Again we shouted for Sister, with no result.
You have no idea how horrible it was to lie there in the darkness and
listen to movements made by we knew not what. We felt bitterly towards
Sister Anna, never thinking of what her feelings would be if she came
confidingly to our help and was confronted by some fearsome animal.
"If only," said G., "we knew what time it was and when it will be
light. I can't _live_ like this long. Let go my arm, can't you?"
"I daren't," I said. "You're all I've got to hold on to."
We lay and listened, and we lay and listened, but the padding
footsteps didn't come back; and then I suppose we must have fallen
asleep, for the next thing we knew was that the _ayahs_ were standing
beside us with tea, and the miserable night was past.
G. and I looked at each other rather shamefacedly.
"Did we dream it?" I asked,
G. was rubbing her arm where I had gripped it.
"I didn't dream this, anyway," she said; "it's black and blue."

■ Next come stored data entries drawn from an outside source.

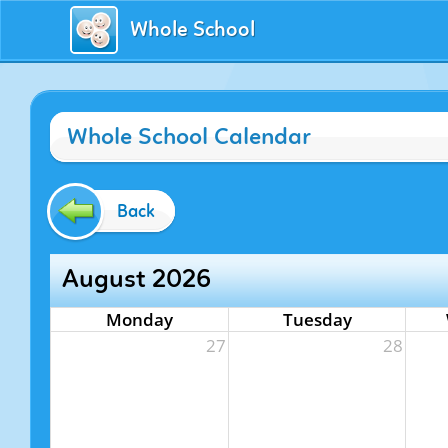
Whole School
Whole School Calendar
Back
August 2026
Monday
Tuesday
27
28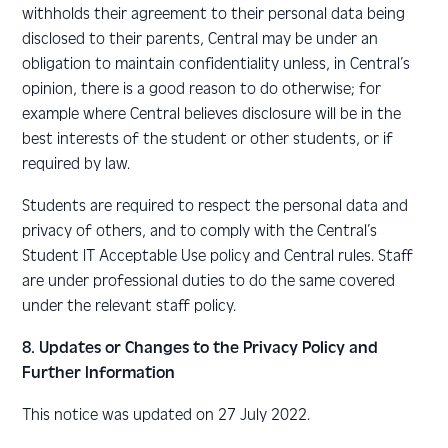
withholds their agreement to their personal data being
disclosed to their parents, Central may be under an
obligation to maintain confidentiality unless, in Central’s
opinion, there is a good reason to do otherwise; for
example where Central believes disclosure will be in the
best interests of the student or other students, or if
required by law.
Students are required to respect the personal data and
privacy of others, and to comply with the Central’s
Student IT Acceptable Use policy and Central rules. Staff
are under professional duties to do the same covered
under the relevant staff policy.
8. Updates or Changes to the Privacy Policy and
Further Information
This notice was updated on 27 July 2022.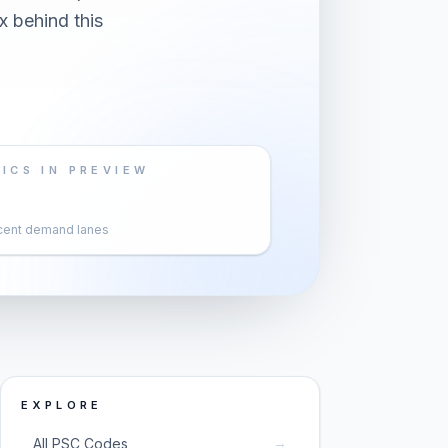
x behind this
ICS IN PREVIEW
cent demand lanes
EXPLORE
→
All PSC Codes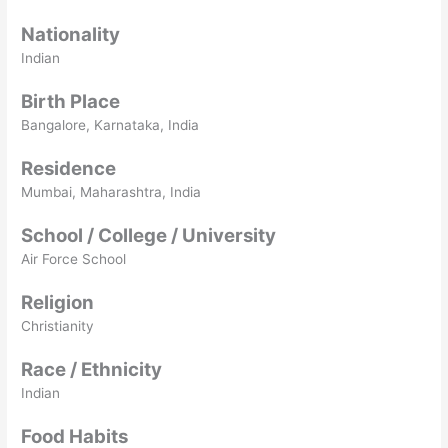
Nationality
Indian
Birth Place
Bangalore, Karnataka, India
Residence
Mumbai, Maharashtra, India
School / College / University
Air Force School
Religion
Christianity
Race / Ethnicity
Indian
Food Habits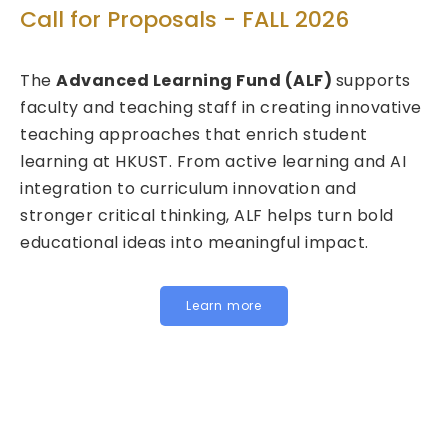
Technolo
or Proposals - FALL 2026
Call for P
anced Learning Fund (ALF)
supports
2026/27 
and teaching staff in creating innovative
g approaches that enrich student
We are pleas
 at HKUST. From active learning and AI
Fund for Inn
ion to curriculum innovation and
(FITE) for 2
 critical thinking, ALF helps turn bold
calls are now
nal ideas into meaningful impact.
HKUST specifi
Institutiona
for joint, cro
Learn more
below to lea
Institutional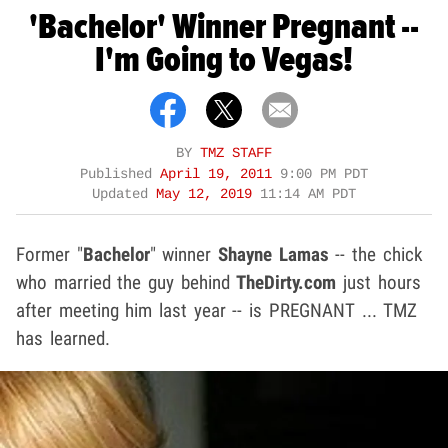
'Bachelor' Winner Pregnant --
I'm Going to Vegas!
BY
TMZ STAFF
Published
April 19, 2011
9:00 PM PDT
Updated
May 12, 2019
11:14 AM PDT
Former "
Bachelor
" winner
Shayne Lamas
-- the chick
who married the guy behind
TheDirty.com
just hours
after meeting him last year -- is PREGNANT ... TMZ
has learned.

At breakfast we knew the bitterness of having our word doubted; no one
believed our report. They laughed at us and said we had dreamt it, or
that we had heard a mouse, and became so offensive in their unbelief
that G. and I rose from the table in a dignified way, and went out to
walk in the compound.
We are very busy collecting things to take home with us. (Did I
tell you G.'s berth had been booked in the ship I sail in--the
_Socotra_--it sails about the 23rd?) The _chicon-wallah_ came this
morning and spread his wares on the verandah floor--white rugs from
Kashmir, embroidered gaily in red and green and blue; tinsel mats and
table centres; pieces of soft bright silk; dainty white sewed work.